Closed urspalani closed 1 month ago
Hi, Error message, <!DOCTYPE html> is HTML document type declaration but this Python code does not use HTML. Please compare your code and original sample code.
I had a similar issue. inspect your .py code and ensure it does not have html embedded within. Alternative is the copy / paste the .py code from github.
Hi , thanks for the replies. Later I realized I didn't copy the code directly from the link and instead downloaded , because of that got some html code. Now I did tried the Py code and it had some error in closing brackets and fixed it , but struck with the attached error now .
Can someone help pls.
Does anyone used the code and executed successfully without any error, can help to share that version pls.
Hi @urspalani I have fixed the code above and it worked for me. Please ensure the following:
Let me know if this resolves the issue. I will initiate a pull request to update the code.
Hi @xarain81 , I used the original code and replaced the token and for #2(a & b) it was with small case only, so I left that and I changed only c. But still struck with error , refer to attached screen shot. And I am using Python 3.8.6 , will that be issue ?

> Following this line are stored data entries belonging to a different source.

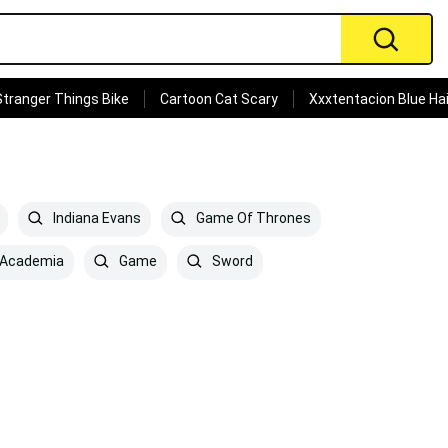
Stranger Things Bike
Cartoon Cat Scary
Xxxtentacion Blue Hai
Indiana Evans
Game Of Thrones
 Academia
Game
Sword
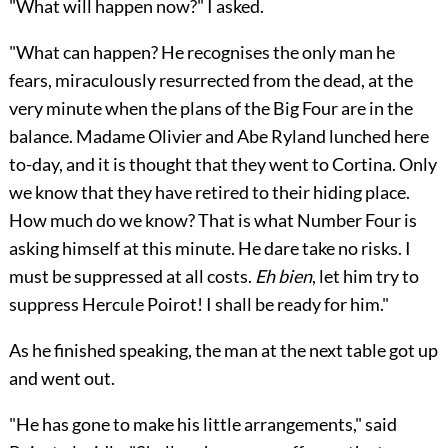
"What will happen now?" I asked.
"What can happen? He recognises the only man he
fears, miraculously resurrected from the dead, at the
very minute when the plans of the Big Four are in the
balance. Madame Olivier and Abe Ryland lunched here
to-day, and it is thought that they went to Cortina. Only
we know that they have retired to their hiding place.
How much do we know? That is what Number Four is
asking himself at this minute. He dare take no risks. I
must be suppressed at all costs.
Eh bien
, let him try to
suppress Hercule Poirot! I shall be ready for him."
As he finished speaking, the man at the next table got up
and went out.
"He has gone to make his little arrangements," said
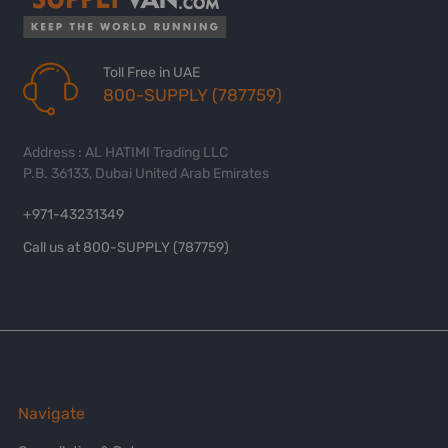
Toll Free in UAE
800-SUPPLY (787759)
Address : AL HATIMI Trading LLC
P.B. 36133, Dubai United Arab Emirates
+971-43231349
Call us at 800-SUPPLY (787759)
Navigate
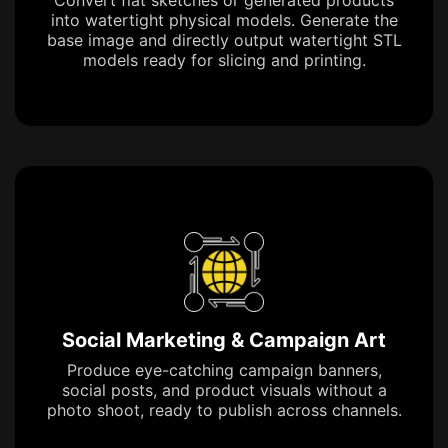
into watertight physical models. Generate the
base image and directly output watertight STL
models ready for slicing and printing.
Social Marketing & Campaign Art
Produce eye-catching campaign banners,
social posts, and product visuals without a
photo shoot, ready to publish across channels.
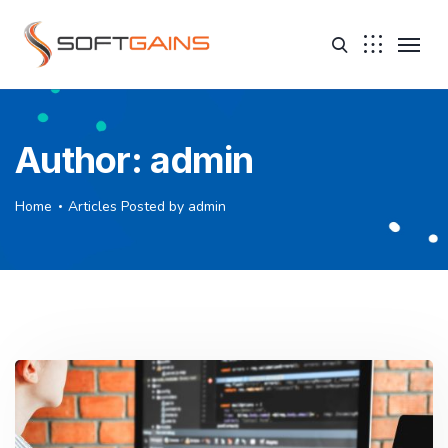
Author:
admin
Home
Articles Posted by admin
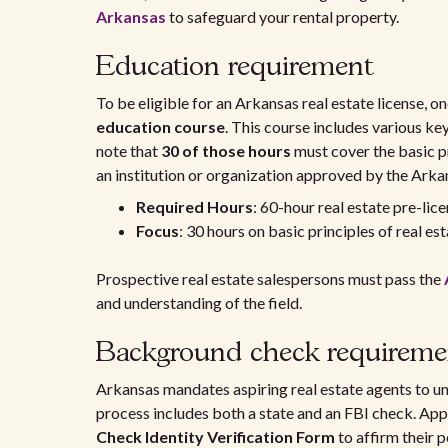
Arkansas
to safeguard your rental property.
Education requirement
To be eligible for an Arkansas real estate license, 
education course
. This course includes various key 
note that
30 of those hours
must cover the basic p
an institution or organization approved by the Ark
Required Hours
: 60-hour real estate pre-lic
Focus
: 30 hours on basic principles of real es
Prospective real estate salespersons must pass the
and understanding of the field.
Background check requireme
Arkansas mandates aspiring real estate agents to 
process includes both a state and an FBI check. App
Check Identity Verification Form
to affirm their p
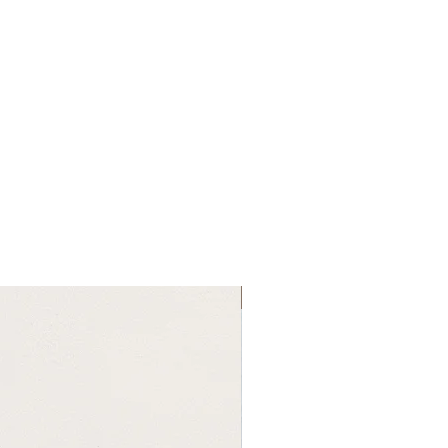
New Arrival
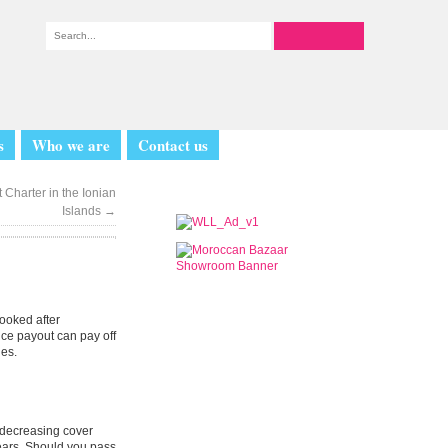
s
Who we are
Contact us
 Charter in the Ionian
Islands
→
looked after
nce payout can pay off
nes.
d decreasing cover
years. Should you pass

You need to run as Python 2.7. https://www.python.org/download/releases/2.7/ The sample code here will not work on Python 3.x
Ok Installed 2.7 and struck with the attached error.
Hi @xarain81 , any update on this ?
Do you install requests module?
Thanks @TK48 , installed the required module and there is some error on the group id. Do I need to add the group id and name in the code , line 124 ?
for group in getGroups(): feed = getFeed(group["id"], group["name"])
# Create a new CSV named after the timestamp / group id / group name, to ensure uniqueness
csv_filename = SINCE.strftime("%Y-%m-%d %H-%M-%S") + " " + group["id"] + " " + strip(group["name"]) + ".csv"
The format depends on the platform. How about back to original? a. Line 45 - Change from ("%s") to ("%S") [i.e. change of case] b. Line 81 - Change from ("%s") to ("%S") [i.e. change of case]
Finally seems working , it generated few csv files but not sure what basis it extracted. Can I understand if I can give parameter on groups I need to extract and also the days ?
Line 15: DAYS = 14 is option. If you set DAYS = 1, you can get posts which was created 1 day before only.
This script looks new posts in each group within the option days and if it found new posts, it makes a CSV file for each group.
ya but is there any filter we can use for group , because we have around 8K+ group and it will not be feasible if it downloads the data for all group and we get request to download only for few groups for longer period. And also looks like this code extracts only for closed/secret group data , when I run it only extracted for 40+ group where we have more groups in total.
I found the cause. The code does not handle paginated results and query parameters well. I modified and uploaded the new code. Please copy new one and test it.
@urspalani Did you manage to test the new code?
Yes, I uploaded new code. I changed parameters description and if-condition.
Line 41 and other lines related "params" (old) params += "&limit=" + DEFAULT_LIMIT (new) params += "&limit=" + DEFAULT_LIMIT
Line 107 (old) if json.dumps('"paging"') in result_json: (new) if "next" in result_json["paging"]:
Thanks @TK48 , is there any parameter input required now with the new code ? got this error now
That is the same error you had. Could you test to change from ("%s") to ("%S")?
I think we have more data ,it is asking to limit
This sample mentioned it potentially has an overflow on line 70 and 71. This program keeps data in memory and would overflow if data size is huge. How about change DAYS in line 15? The default value is 14. You can try to reduce this number and test it.
Otherwise it needs to rewrite the code to avoid the overflow. For example, this starts writing CSV after reading all, but it can be avoided by reading and writing one by one.
Actually I had just put '1' day only , because I know we have lot of group and it will take time. I think need your help to re write the code or if we have the parameter to input the group id , it will be much helper.
Another parameter, Line 22: DEFAULT_LIMIT = "100" You can set small number. It would be helpful.
There is diff error now, pls see attached.
What numbers did you test on DEFAULT_LIMIT? Reducing the DEFAULT_LIMIT increases the number of recurrences.
Python also has the recursion limit. Usually the default is 1,000. you can change the limit. Add the following code.
import sys sys.setrecursionlimit(1500)
Notes: 1,500 is example.
Checking here again , possible to get the email id of the one who post and also total shares of each post ?
Hi, I was using 'Archiving Content to CSV'(link) scripts provided and followed the steps provided in the same page, but still got the error as attached. Requesting the team for kind attention.